A–C: Immunohistochemistry targeted against the DAT. A. Representative micrograph of DAT labeling positive neurons in the ventral tegmental area. The arrows point to typical immunopositive neurons. B. Representative micrograph showing the absence of DAT labeling at the posterior hypothalamus level. C. Representative micrograph showing the absence of DAT labeling in a lumbar spinal section. D–F: Representative DAT binding autoradiographs in the substantia nigra (D), posterior hypothalamus (E) and lumbar spinal cord (F). Note the absence of DAT expression in the posterior hypothalamus and spinal cord, in contrast with the intense expression in the substantia nigra and striatum (positive controls). The arrow points to the approximate location of A11 area. G–I: Film autoradiograms after radioactive in situ hybridization targeting the DAT mRNAs in the substantia nigra (G), posterior hypothalamus (H) and lumbar spinal cord (I). Note the absence of DAT mRNA expression in the posterior hypothalamus and spinal cord, in contrast with the intense expression in the substantia nigra (positive control). The arrow points to the approximate location of A11 area. Abbreviations: Hcd = Head of Caudate nucleus; Mfb = Medial forebrain bundle; MM = Medial Mammillary nucleus; mtg = Mammilotegmental fasciculus; Pu = Putamen; SN = Substantia Nigra; V3 = Third Ventricle.

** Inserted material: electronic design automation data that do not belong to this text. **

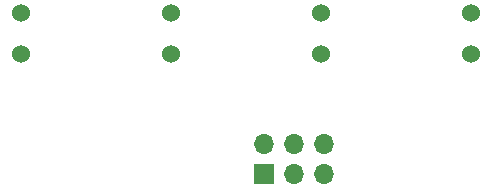
<source format=gbr>
%TF.GenerationSoftware,KiCad,Pcbnew,8.0.3*%
%TF.CreationDate,2024-08-21T15:11:05-06:00*%
%TF.ProjectId,LED_board,4c45445f-626f-4617-9264-2e6b69636164,rev?*%
%TF.SameCoordinates,Original*%
%TF.FileFunction,Copper,L1,Top*%
%TF.FilePolarity,Positive*%
%FSLAX46Y46*%
G04 Gerber Fmt 4.6, Leading zero omitted, Abs format (unit mm)*
G04 Created by KiCad (PCBNEW 8.0.3) date 2024-08-21 15:11:05*
%MOMM*%
%LPD*%
G01*
G04 APERTURE LIST*
%TA.AperFunction,ComponentPad*%
%ADD10R,1.700000X1.700000*%
%TD*%
%TA.AperFunction,ComponentPad*%
%ADD11O,1.700000X1.700000*%
%TD*%
%TA.AperFunction,ComponentPad*%
%ADD12C,1.524000*%
%TD*%
G04 APERTURE END LIST*
D10*
%TO.P,J2,1,Pin_1*%
%TO.N,GND*%
X152649000Y-71135000D03*
D11*
%TO.P,J2,2,Pin_2*%
X152649000Y-68595000D03*
%TO.P,J2,3,Pin_3*%
%TO.N,Net-(D2-A)*%
X155189000Y-71135000D03*
%TO.P,J2,4,Pin_4*%
%TO.N,Net-(D3-A)*%
X155189000Y-68595000D03*
%TO.P,J2,5,Pin_5*%
%TO.N,Net-(D1-A)*%
X157729000Y-71135000D03*
%TO.P,J2,6,Pin_6*%
%TO.N,Net-(D4-A)*%
X157729000Y-68595000D03*
%TD*%
D12*
%TO.P,D4,1,K*%
%TO.N,GND*%
X170180000Y-57460000D03*
%TO.P,D4,2,A*%
%TO.N,Net-(D4-A)*%
X170180000Y-60960000D03*
%TD*%
%TO.P,D3,1,K*%
%TO.N,GND*%
X157480000Y-57460000D03*
%TO.P,D3,2,A*%
%TO.N,Net-(D3-A)*%
X157480000Y-60960000D03*
%TD*%
%TO.P,D2,1,K*%
%TO.N,GND*%
X144780000Y-57460000D03*
%TO.P,D2,2,A*%
%TO.N,Net-(D2-A)*%
X144780000Y-60960000D03*
%TD*%
%TO.P,D1,1,K*%
%TO.N,GND*%
X132080000Y-57460000D03*
%TO.P,D1,2,A*%
%TO.N,Net-(D1-A)*%
X132080000Y-60960000D03*
%TD*%
M02*

</source>
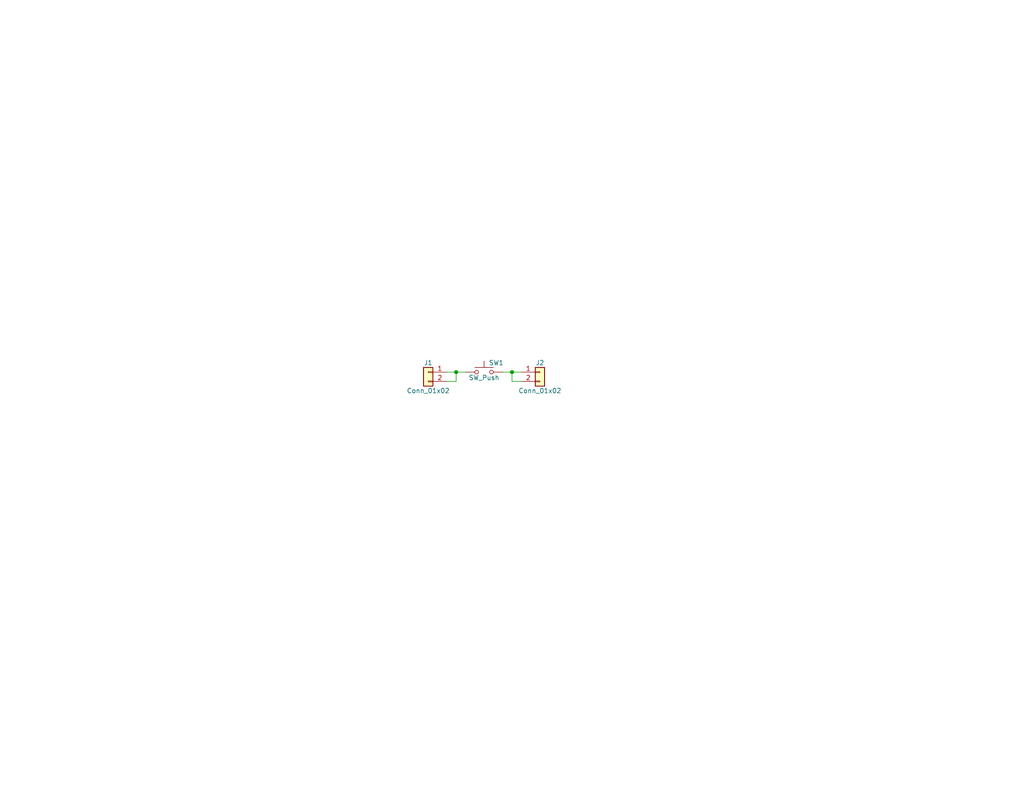
<source format=kicad_sch>
(kicad_sch
	(version 20231120)
	(generator "eeschema")
	(generator_version "8.0")
	(uuid "e2542782-0588-4add-a6d8-4d881b6156bd")
	(paper "A")
	(title_block
		(title "Breadboard Tactile Push Swtich")
		(date "2024-06-14")
		(company "Perry Leumas")
	)
	
	(junction
		(at 139.7 101.6)
		(diameter 0)
		(color 0 0 0 0)
		(uuid "959a671f-bdb2-4bbf-a2f9-2631f2a1716c")
	)
	(junction
		(at 124.46 101.6)
		(diameter 0)
		(color 0 0 0 0)
		(uuid "c26b36d7-e6b4-48be-ba37-fb0c3c78e269")
	)
	(wire
		(pts
			(xy 121.92 104.14) (xy 124.46 104.14)
		)
		(stroke
			(width 0)
			(type default)
		)
		(uuid "1055228a-5bd0-46a2-9ab3-a136a125f606")
	)
	(wire
		(pts
			(xy 142.24 104.14) (xy 139.7 104.14)
		)
		(stroke
			(width 0)
			(type default)
		)
		(uuid "120c7c40-ae54-47d7-a919-9bf6a4c4626c")
	)
	(wire
		(pts
			(xy 139.7 101.6) (xy 139.7 104.14)
		)
		(stroke
			(width 0)
			(type default)
		)
		(uuid "3433cc24-875a-4ad1-b1ce-db759c840c27")
	)
	(wire
		(pts
			(xy 121.92 101.6) (xy 124.46 101.6)
		)
		(stroke
			(width 0)
			(type default)
		)
		(uuid "76e21cc0-ba0b-4152-b829-f84cee8c4d1a")
	)
	(wire
		(pts
			(xy 139.7 101.6) (xy 142.24 101.6)
		)
		(stroke
			(width 0)
			(type default)
		)
		(uuid "83e9d861-e472-44fc-87c3-c95b893bb7c2")
	)
	(wire
		(pts
			(xy 124.46 101.6) (xy 124.46 104.14)
		)
		(stroke
			(width 0)
			(type default)
		)
		(uuid "a5ef8574-761c-47b5-bc04-197eb4d785a9")
	)
	(wire
		(pts
			(xy 137.16 101.6) (xy 139.7 101.6)
		)
		(stroke
			(width 0)
			(type default)
		)
		(uuid "b59db8c1-2292-48f0-a52c-c11a40061bc4")
	)
	(wire
		(pts
			(xy 124.46 101.6) (xy 127 101.6)
		)
		(stroke
			(width 0)
			(type default)
		)
		(uuid "ea0cdcd9-a5d3-4f25-9934-56c29adb5607")
	)
	(symbol
		(lib_id "Connector_Generic:Conn_01x02")
		(at 147.32 101.6 0)
		(unit 1)
		(exclude_from_sim no)
		(in_bom yes)
		(on_board yes)
		(dnp no)
		(uuid "9ff7c5f2-74a1-41da-b3a4-527d1810aed6")
		(property "Reference" "J2"
			(at 147.32 99.06 0)
			(effects
				(font
					(size 1.27 1.27)
				)
			)
		)
		(property "Value" "Conn_01x02"
			(at 147.32 106.68 0)
			(effects
				(font
					(size 1.27 1.27)
				)
			)
		)
		(property "Footprint" "Connector_PinHeader_2.54mm:PinHeader_1x02_P2.54mm_Vertical"
			(at 147.32 101.6 0)
			(effects
				(font
					(size 1.27 1.27)
				)
				(hide yes)
			)
		)
		(property "Datasheet" "~"
			(at 147.32 101.6 0)
			(effects
				(font
					(size 1.27 1.27)
				)
				(hide yes)
			)
		)
		(property "Description" "Generic connector, single row, 01x02, script generated (kicad-library-utils/schlib/autogen/connector/)"
			(at 147.32 101.6 0)
			(effects
				(font
					(size 1.27 1.27)
				)
				(hide yes)
			)
		)
		(pin "1"
			(uuid "fde210dc-c943-4829-ade2-04cea5040815")
		)
		(pin "2"
			(uuid "342b27a5-043c-41b9-9f96-e9da8811ef11")
		)
		(instances
			(project "breadboard_button"
				(path "/e2542782-0588-4add-a6d8-4d881b6156bd"
					(reference "J2")
					(unit 1)
				)
			)
		)
	)
	(symbol
		(lib_id "Switch:SW_Push")
		(at 132.08 101.6 0)
		(unit 1)
		(exclude_from_sim no)
		(in_bom yes)
		(on_board yes)
		(dnp no)
		(uuid "b93f0396-b44a-4330-820d-4391a9f57a36")
		(property "Reference" "SW1"
			(at 133.35 99.06 0)
			(effects
				(font
					(size 1.27 1.27)
				)
				(justify left)
			)
		)
		(property "Value" "SW_Push"
			(at 132.08 103.124 0)
			(effects
				(font
					(size 1.27 1.27)
				)
			)
		)
		(property "Footprint" "Button_Switch_THT:SW_PUSH_6mm"
			(at 132.08 96.52 0)
			(effects
				(font
					(size 1.27 1.27)
				)
				(hide yes)
			)
		)
		(property "Datasheet" "~"
			(at 132.08 96.52 0)
			(effects
				(font
					(size 1.27 1.27)
				)
				(hide yes)
			)
		)
		(property "Description" "Push button switch, generic, two pins"
			(at 132.08 101.6 0)
			(effects
				(font
					(size 1.27 1.27)
				)
				(hide yes)
			)
		)
		(pin "1"
			(uuid "86f8bc09-98f2-4b6b-a284-6d6f5120ebca")
		)
		(pin "2"
			(uuid "20cba288-b4ac-4042-a150-88a5247a1bc8")
		)
		(instances
			(project ""
				(path "/e2542782-0588-4add-a6d8-4d881b6156bd"
					(reference "SW1")
					(unit 1)
				)
			)
		)
	)
	(symbol
		(lib_id "Connector_Generic:Conn_01x02")
		(at 116.84 101.6 0)
		(mirror y)
		(unit 1)
		(exclude_from_sim no)
		(in_bom yes)
		(on_board yes)
		(dnp no)
		(uuid "cc606a5a-eef9-4eb3-8b03-a1f1d93323b6")
		(property "Reference" "J1"
			(at 116.84 99.06 0)
			(effects
				(font
					(size 1.27 1.27)
				)
			)
		)
		(property "Value" "Conn_01x02"
			(at 116.84 106.68 0)
			(effects
				(font
					(size 1.27 1.27)
				)
			)
		)
		(property "Footprint" "Connector_PinHeader_2.54mm:PinHeader_1x02_P2.54mm_Vertical"
			(at 116.84 101.6 0)
			(effects
				(font
					(size 1.27 1.27)
				)
				(hide yes)
			)
		)
		(property "Datasheet" "~"
			(at 116.84 101.6 0)
			(effects
				(font
					(size 1.27 1.27)
				)
				(hide yes)
			)
		)
		(property "Description" "Generic connector, single row, 01x02, script generated (kicad-library-utils/schlib/autogen/connector/)"
			(at 116.84 101.6 0)
			(effects
				(font
					(size 1.27 1.27)
				)
				(hide yes)
			)
		)
		(pin "1"
			(uuid "a8bcad9b-744c-4cd6-8b58-96577b1e3f40")
		)
		(pin "2"
			(uuid "c8606d33-dcb8-4ead-b5b8-216edeba2ec6")
		)
		(instances
			(project ""
				(path "/e2542782-0588-4add-a6d8-4d881b6156bd"
					(reference "J1")
					(unit 1)
				)
			)
		)
	)
	(sheet_instances
		(path "/"
			(page "1")
		)
	)
)

</source>
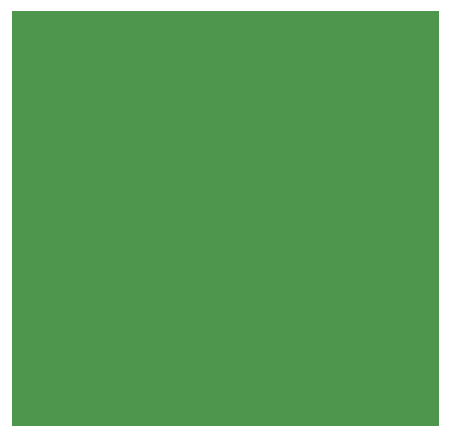
<source format=gbr>
G04 DipTrace 2.4.0.2*
%INBoard.gbr*%
%MOMM*%
%ADD11C,0.14*%
%FSLAX53Y53*%
G04*
G71*
G90*
G75*
G01*
%LNBoardPoly*%
%LPD*%
G36*
X152Y35379D2*
D11*
X-36061D1*
Y227D1*
X152D1*
Y35379D1*
G37*
M02*

</source>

Figure 9. Effect of the neurotoxin MPTP on hypothalamic A11 neurons.

A. Representative microphotograph of TH-IR A11 neurons in a control animal. B. Representative microphotograph of TH-IR A11 neurons in an MPTP-intoxicated animal with full parkinsonism. Note the large cell loss within the A11 area. C. Mean (±SD) percentage of total number of TH-IR neurons remaining following MPTP intoxication within the substantia nigra, ventral tegmental area and A11 group (*P<0.0005, comparison between MPTP-treated animals (n = 2) and control animals (n = 4); ^# P<0.02 and ^### P<0.0003, comparison between dopaminergic groups following MPTP intoxication, two-tailed P value, unpaired t-test). Note the difference in cell loss following MPTP intoxication between the A11 group and the various DA regions. D. TH-IR counted cells were mapped in individual sections from anterior to posterior hypothalamic A11 area with 200 µm section intervals. Note the general cell loss at different levels of the A11 area in MPTP-treated animals (n = 2) compared to controls (n = 4). E–J: Representative micrograph of TH (green) and CALB (red) double fluorescent immunostaining obtained under a confocal laser-scanning microscope in VTA (E–G) and A11 (H–J) sections. The white arrows point to typical double-stained neurons. Note the absence of CALB-positive neurons within the A11 region. Abbreviations: Calb = Calbindin 28 k; TH = Tyrosine Hydroxylase; V3 = Third Ventricle.

Figure 10. HPLC detection of striatal and spinal dopamine and its metabolite levels in control and MPTP-treated monkeys.

Mean (% of control ± SD) regional DA, HVA and DOPAC levels were obtained from 3 controls and 3 MPTP-treated animals. Note the significant drop in DA and DOPAC levels in the striatum following MPTP intoxication. In the lumbar spinal cord, note the absence of DA level modification, the significant decrease in metabolite levels and the DA turnover index (ratio (HVA+DOPAC)/DA) in MPTP-treated animals compared to controls (*P<0.05; **P<0.001; ***P<0.0001, two-tailed P value, unpaired t-test). Abbreviations: DA = Dopamine, DOPAC = 3,4-Dihydroxyphenylacetic acid, HVA = Homovanillic acid.